Bradley Campbell, Associate Professor of Sociology at California State University, and Jason Manning, Associate Professor of Sociology at West Virginia University, have been described as “prophets of the academic world” by psychologist Jonathan Haidt, and their new collaborative work The Rise of Victimhood Culture: Microaggressions, Safe Spaces, and the New Culture Wars, “a book of revelations,” by the sociologist Donald Black. The two sociologists have aimed to supply us with an empirical sociological analysis of the recent moral conflicts that have erupted on U.S. college campuses—and the extent to which these conflicts are spreading outwards into mainstream society.
After reading the book, I reached out to the American sociologists to interview them about some of the key themes of their book, and also to gain insight into some recent cultural trends that were not covered. What follows is a transcript of our interview conducted via email.
I. Three Moral Cultures
Claire Lehmann: Just briefly for our readers who have not read your book, can you explain the main differences between the dignity, honor and victimhood cultures which you outline in your thesis?
Bradley Campbell and Jason Manning: The three moral cultures are different clusters of traits having to do with what people find offensive and how they handle their grievances.
In dignity cultures, there is a low sensitivity to slight. People are more tolerant of insult and disagreement. Children might be taught some variant of “Sticks and stones can break my bones, but words can never hurt me.” It’s good to have “thick skin,” and people might be criticized for being too touchy and overreacting to slights. If the issue in the conflict is something more than a slight or insult — say, a violent assault — you’re to handle the matter through appeal to authorities such as the legal system. Taking the law into your own hands with violent vengeance is itself a serious crime and generally looked down upon.

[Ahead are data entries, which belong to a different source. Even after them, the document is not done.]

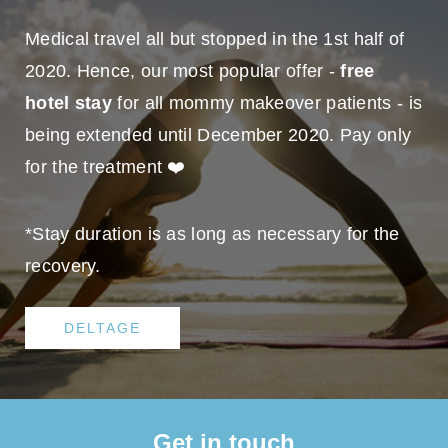
Medical travel all but stopped in the 1st half of
2020. Hence, our most popular offer -
free
hotel stay
for all mommy makeover patients - is
being extended until December 2020. Pay only
for the treatment ❤️
*Stay duration is as long as necessary for the
recovery.
DELTAGE
Get in touch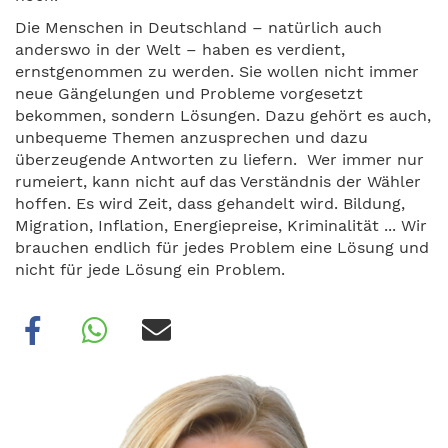
Die Menschen in Deutschland – natürlich auch
anderswo in der Welt – haben es verdient,
ernstgenommen zu werden. Sie wollen nicht immer
neue Gängelungen und Probleme vorgesetzt
bekommen, sondern Lösungen. Dazu gehört es auch,
unbequeme Themen anzusprechen und dazu
überzeugende Antworten zu liefern. Wer immer nur
rumeiert, kann nicht auf das Verständnis der Wähler
hoffen. Es wird Zeit, dass gehandelt wird. Bildung,
Migration, Inflation, Energiepreise, Kriminalität ... Wir
brauchen endlich für jedes Problem eine Lösung und
nicht für jede Lösung ein Problem.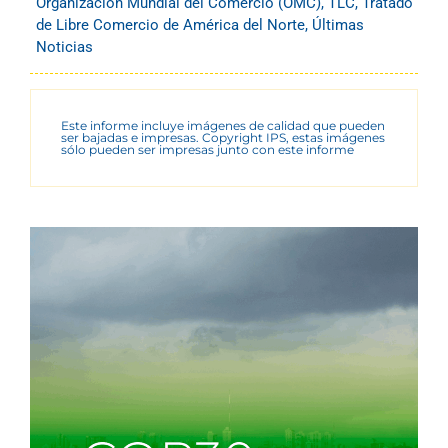
Organización Mundial del Comercio (OMC)
,
TLC
,
Tratado
de Libre Comercio de América del Norte
,
Últimas
Noticias
Este informe incluye imágenes de calidad que pueden
ser bajadas e impresas. Copyright IPS, estas imágenes
sólo pueden ser impresas junto con este informe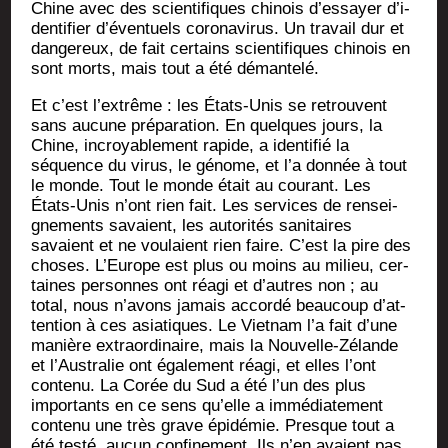
Chine avec des scien­ti­fiques chi­nois d’es­sayer d’i­
den­ti­fier d’é­ven­tuels coro­na­vi­rus. Un tra­vail dur et
dan­ge­reux, de fait cer­tains scien­ti­fiques chi­nois en
sont morts, mais tout a été démantelé.
Et c’est l’ex­trême : les États-Unis se retrouvent
sans aucune pré­pa­ra­tion. En quelques jours, la
Chine, incroya­ble­ment rapide, a iden­ti­fié la
séquence du virus, le génome, et l’a don­née à tout
le monde. Tout le monde était au cou­rant. Les
États-Unis n’ont rien fait. Les ser­vices de ren­sei­
gne­ments savaient, les auto­ri­tés sani­taires
savaient et ne vou­laient rien faire. C’est la pire des
choses. L’Eu­rope est plus ou moins au milieu, cer­
taines per­sonnes ont réagi et d’autres non ; au
total, nous n’a­vons jamais accor­dé beau­coup d’at­
ten­tion à ces asia­tiques. Le Viet­nam l’a fait d’une
manière extra­or­di­naire, mais la Nou­velle-Zélande
et l’Aus­tra­lie ont éga­le­ment réagi, et elles l’ont
conte­nu. La Corée du Sud a été l’un des plus
impor­tants en ce sens qu’elle a immé­dia­te­ment
conte­nu une très grave épi­dé­mie. Presque tout a
été tes­té, aucun confi­ne­ment. Ils n’en avaient pas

In honor cultures, there’s a much greater sensitivity to slight. Insults demand a serious response, and even accidental slights might provoke severe conflict. Having a low tolerance for offense is more likely to be seen as a virtue than a vice. Letting yourself be slighted without seeking justice is shameful. And seeking justice is more likely to take the form of violent vengeance. Appealing to authorities is more stigmatized than taking matters into your own hands.
These two kinds of cultures emphasize different sources of moral status or worth. Honor is one’s status in the eyes of other people. It depends on reputation. And while a lot of things might go into making this reputation, the core of classical honor is physical bravery. Tolerating slights is shameful because you let someone put you down without defending your reputation by force. It suggests cowardice. Appealing to the authorities is shameful for the same reason. Virtue means being bold and forceful, aggressively defending your reputation against any challenges, and being vigilant for signs that someone else is probing you for weakness.
Dignity is a kind of inherent and inalienable moral worth. It doesn’t depend on your standing in the eyes of other people. A dignity culture emphasizes that all people have this sort of worth, which can’t be taken away. It’s why an insult can’t devalue you. If anything, overreacting to an offense is unseemly because it suggests you’re not confident in your worth and need to take other people’s opinions so seriously. Virtue isn’t being bold, touchy, and aggressive, but restrained, prudent, and quietly self-assured.
What we call victimhood culture combines some aspects of honor and dignity. People in a victimhood culture are like the honorable in having a high sensitivity to slight. They’re quite touchy, and always vigilant for offenses. Insults are serious business, and even unintentional slights might provoke a severe conflict. But, as in a dignity culture, people generally eschew violent vengeance in favor of relying on some authority figure or other third party. They complain to the law, to the human resources department at their corporation, to the administration at their university, or — possibly as a strategy of getting attention from one of the former — to the public at large.